• Stored entries:
++++++++++

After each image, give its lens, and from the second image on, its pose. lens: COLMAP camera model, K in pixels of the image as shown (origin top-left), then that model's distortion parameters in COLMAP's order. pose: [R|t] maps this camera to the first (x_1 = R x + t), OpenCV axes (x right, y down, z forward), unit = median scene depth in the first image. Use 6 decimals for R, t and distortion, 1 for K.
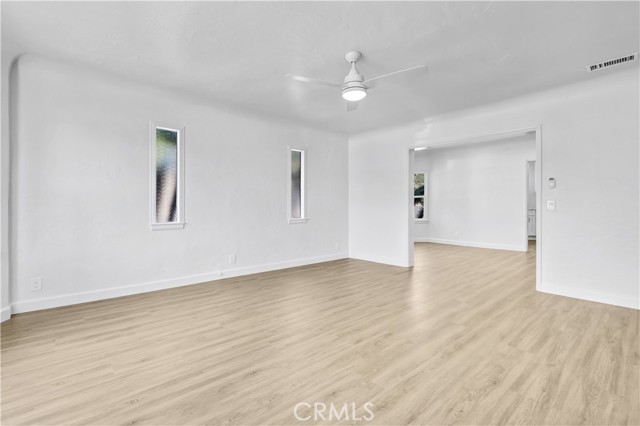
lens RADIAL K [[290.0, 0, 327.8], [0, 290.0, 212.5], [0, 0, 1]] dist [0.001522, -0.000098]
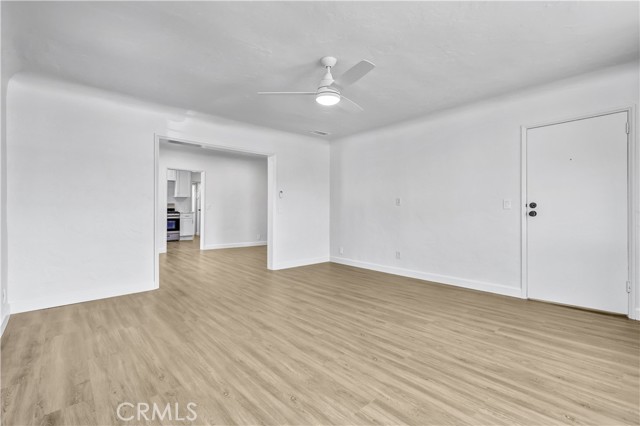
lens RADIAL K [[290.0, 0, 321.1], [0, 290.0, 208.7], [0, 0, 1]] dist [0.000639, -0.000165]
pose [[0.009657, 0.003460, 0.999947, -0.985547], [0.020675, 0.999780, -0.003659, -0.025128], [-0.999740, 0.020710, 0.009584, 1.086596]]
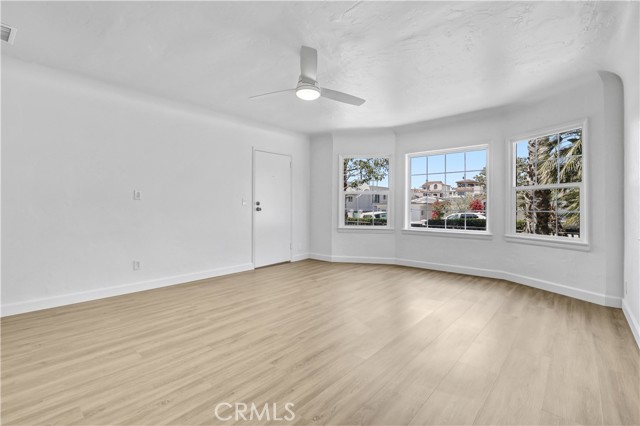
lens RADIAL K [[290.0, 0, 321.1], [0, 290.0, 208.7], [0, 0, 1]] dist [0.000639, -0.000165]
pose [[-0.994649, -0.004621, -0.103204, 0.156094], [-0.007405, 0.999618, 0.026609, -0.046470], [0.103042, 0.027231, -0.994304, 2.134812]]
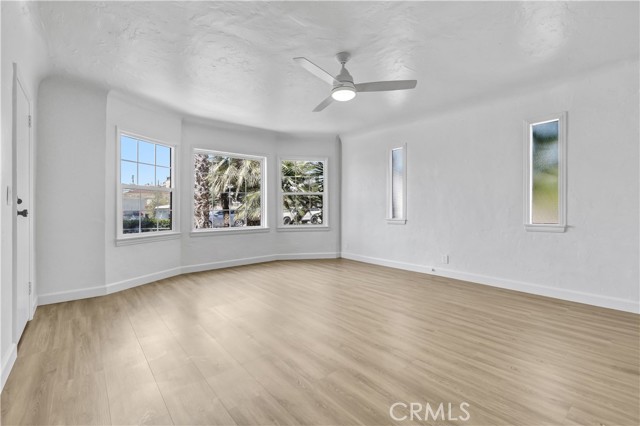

++++++++++

• Problem statement:
Repeat every line of the records above verbatim, leaving the pictures out of your answer.

• The answer:
After each image, give its lens, and from the second image on, its pose. lens: COLMAP camera model, K in pixels of the image as shown (origin top-left), then that model's distortion parameters in COLMAP's order. pose: [R|t] maps this camera to the first (x_1 = R x + t), OpenCV axes (x right, y down, z forward), unit = median scene depth in the first image. Use 6 decimals for R, t and distortion, 1 for K.
lens RADIAL K [[290.0, 0, 327.8], [0, 290.0, 212.5], [0, 0, 1]] dist [0.001522, -0.000098]
lens RADIAL K [[290.0, 0, 321.1], [0, 290.0, 208.7], [0, 0, 1]] dist [0.000639, -0.000165]
pose [[0.009657, 0.003460, 0.999947, -0.985547], [0.020675, 0.999780, -0.003659, -0.025128], [-0.999740, 0.020710, 0.009584, 1.086596]]
lens RADIAL K [[290.0, 0, 321.1], [0, 290.0, 208.7], [0, 0, 1]] dist [0.000639, -0.000165]
pose [[-0.994649, -0.004621, -0.103204, 0.156094], [-0.007405, 0.999618, 0.026609, -0.046470], [0.103042, 0.027231, -0.994304, 2.134812]]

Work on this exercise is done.